■ Assigned task:
Could the data below be retyped exactly, without its pictures?

Stored data:
━━━━━━━━━━

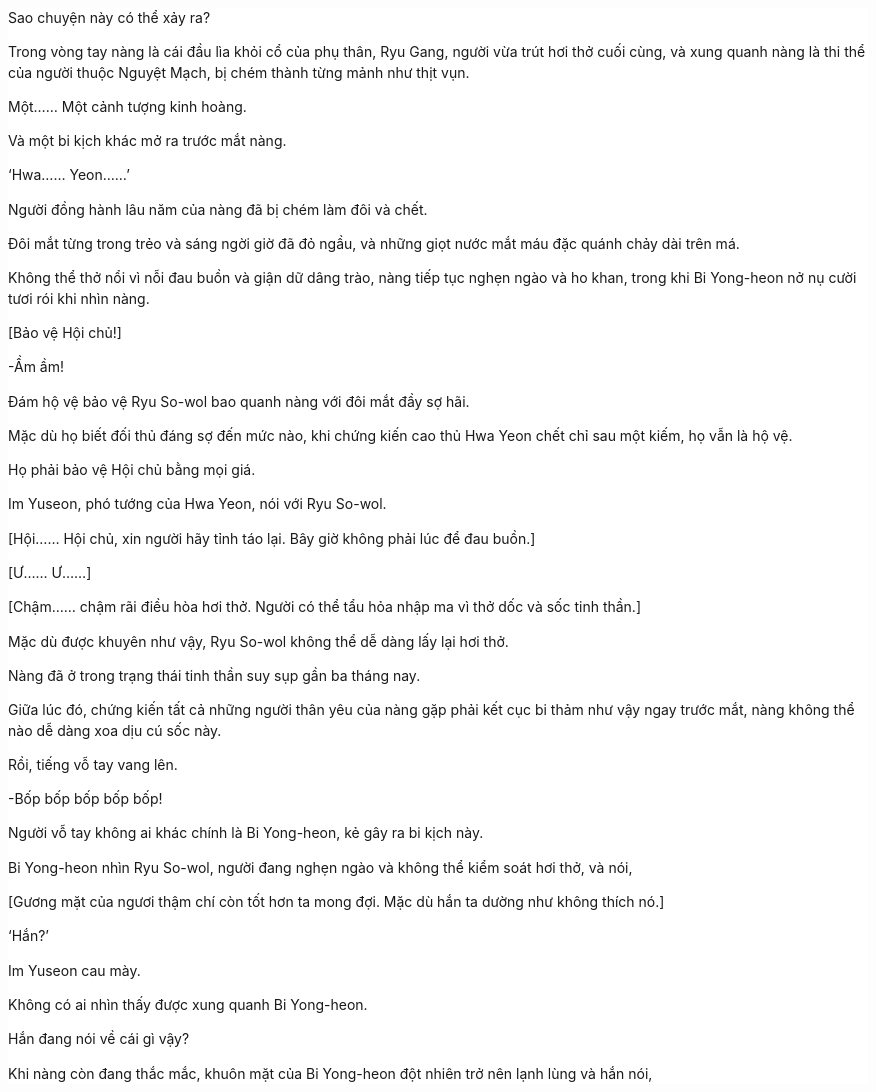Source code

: Sao chuyện này có thể xảy ra?

Trong vòng tay nàng là cái đầu lìa khỏi cổ của phụ thân, Ryu Gang, người vừa trút hơi thở cuối cùng, và xung quanh nàng là thi thể của người thuộc Nguyệt Mạch, bị chém thành từng mảnh như thịt vụn.

Một…… Một cảnh tượng kinh hoàng.

Và một bi kịch khác mở ra trước mắt nàng.

‘Hwa…… Yeon……’

Người đồng hành lâu năm của nàng đã bị chém làm đôi và chết.

Đôi mắt từng trong trẻo và sáng ngời giờ đã đỏ ngầu, và những giọt nước mắt máu đặc quánh chảy dài trên má.

Không thể thở nổi vì nỗi đau buồn và giận dữ dâng trào, nàng tiếp tục nghẹn ngào và ho khan, trong khi Bi Yong-heon nở nụ cười tươi rói khi nhìn nàng.

[Bảo vệ Hội chủ!]

-Ầm ầm!

Đám hộ vệ bảo vệ Ryu So-wol bao quanh nàng với đôi mắt đầy sợ hãi.

Mặc dù họ biết đối thủ đáng sợ đến mức nào, khi chứng kiến cao thủ Hwa Yeon chết chỉ sau một kiếm, họ vẫn là hộ vệ.

Họ phải bảo vệ Hội chủ bằng mọi giá.

Im Yuseon, phó tướng của Hwa Yeon, nói với Ryu So-wol.

[Hội…… Hội chủ, xin người hãy tỉnh táo lại. Bây giờ không phải lúc để đau buồn.]

[Ư…… Ư……]

[Chậm…… chậm rãi điều hòa hơi thở. Người có thể tẩu hỏa nhập ma vì thở dốc và sốc tinh thần.]

Mặc dù được khuyên như vậy, Ryu So-wol không thể dễ dàng lấy lại hơi thở.

Nàng đã ở trong trạng thái tinh thần suy sụp gần ba tháng nay.

Giữa lúc đó, chứng kiến tất cả những người thân yêu của nàng gặp phải kết cục bi thảm như vậy ngay trước mắt, nàng không thể nào dễ dàng xoa dịu cú sốc này.

Rồi, tiếng vỗ tay vang lên.

-Bốp bốp bốp bốp bốp!

Người vỗ tay không ai khác chính là Bi Yong-heon, kẻ gây ra bi kịch này.

Bi Yong-heon nhìn Ryu So-wol, người đang nghẹn ngào và không thể kiểm soát hơi thở, và nói,

[Gương mặt của ngươi thậm chí còn tốt hơn ta mong đợi. Mặc dù hắn ta dường như không thích nó.]

‘Hắn?’

Im Yuseon cau mày.

Không có ai nhìn thấy được xung quanh Bi Yong-heon.

Hắn đang nói về cái gì vậy?

Khi nàng còn đang thắc mắc, khuôn mặt của Bi Yong-heon đột nhiên trở nên lạnh lùng và hắn nói,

━━━━━━━━━━

■ Task solution:
Source code

: Sao chuyện này có thể xảy ra?

Trong vòng tay nàng là cái đầu lìa khỏi cổ của phụ thân, Ryu Gang, người vừa trút hơi thở cuối cùng, và xung quanh nàng là thi thể của người thuộc Nguyệt Mạch, bị chém thành từng mảnh như thịt vụn.

Một…… Một cảnh tượng kinh hoàng.

Và một bi kịch khác mở ra trước mắt nàng.

‘Hwa…… Yeon……’

Người đồng hành lâu năm của nàng đã bị chém làm đôi và chết.

Đôi mắt từng trong trẻo và sáng ngời giờ đã đỏ ngầu, và những giọt nước mắt máu đặc quánh chảy dài trên má.

Không thể thở nổi vì nỗi đau buồn và giận dữ dâng trào, nàng tiếp tục nghẹn ngào và ho khan, trong khi Bi Yong-heon nở nụ cười tươi rói khi nhìn nàng.

[Bảo vệ Hội chủ!]

-Ầm ầm!

Đám hộ vệ bảo vệ Ryu So-wol bao quanh nàng với đôi mắt đầy sợ hãi.

Mặc dù họ biết đối thủ đáng sợ đến mức nào, khi chứng kiến cao thủ Hwa Yeon chết chỉ sau một kiếm, họ vẫn là hộ vệ.

Họ phải bảo vệ Hội chủ bằng mọi giá.

Im Yuseon, phó tướng của Hwa Yeon, nói với Ryu So-wol.

[Hội…… Hội chủ, xin người hãy tỉnh táo lại. Bây giờ không phải lúc để đau buồn.]

[Ư…… Ư……]

[Chậm…… chậm rãi điều hòa hơi thở. Người có thể tẩu hỏa nhập ma vì thở dốc và sốc tinh thần.]

Mặc dù được khuyên như vậy, Ryu So-wol không thể dễ dàng lấy lại hơi thở.

Nàng đã ở trong trạng thái tinh thần suy sụp gần ba tháng nay.

Giữa lúc đó, chứng kiến tất cả những người thân yêu của nàng gặp phải kết cục bi thảm như vậy ngay trước mắt, nàng không thể nào dễ dàng xoa dịu cú sốc này.

Rồi, tiếng vỗ tay vang lên.

-Bốp bốp bốp bốp bốp!

Người vỗ tay không ai khác chính là Bi Yong-heon, kẻ gây ra bi kịch này.

Bi Yong-heon nhìn Ryu So-wol, người đang nghẹn ngào và không thể kiểm soát hơi thở, và nói,

[Gương mặt của ngươi thậm chí còn tốt hơn ta mong đợi. Mặc dù hắn ta dường như không thích nó.]

‘Hắn?’

Im Yuseon cau mày.

Không có ai nhìn thấy được xung quanh Bi Yong-heon.

Hắn đang nói về cái gì vậy?

Khi nàng còn đang thắc mắc, khuôn mặt của Bi Yong-heon đột nhiên trở nên lạnh lùng và hắn nói,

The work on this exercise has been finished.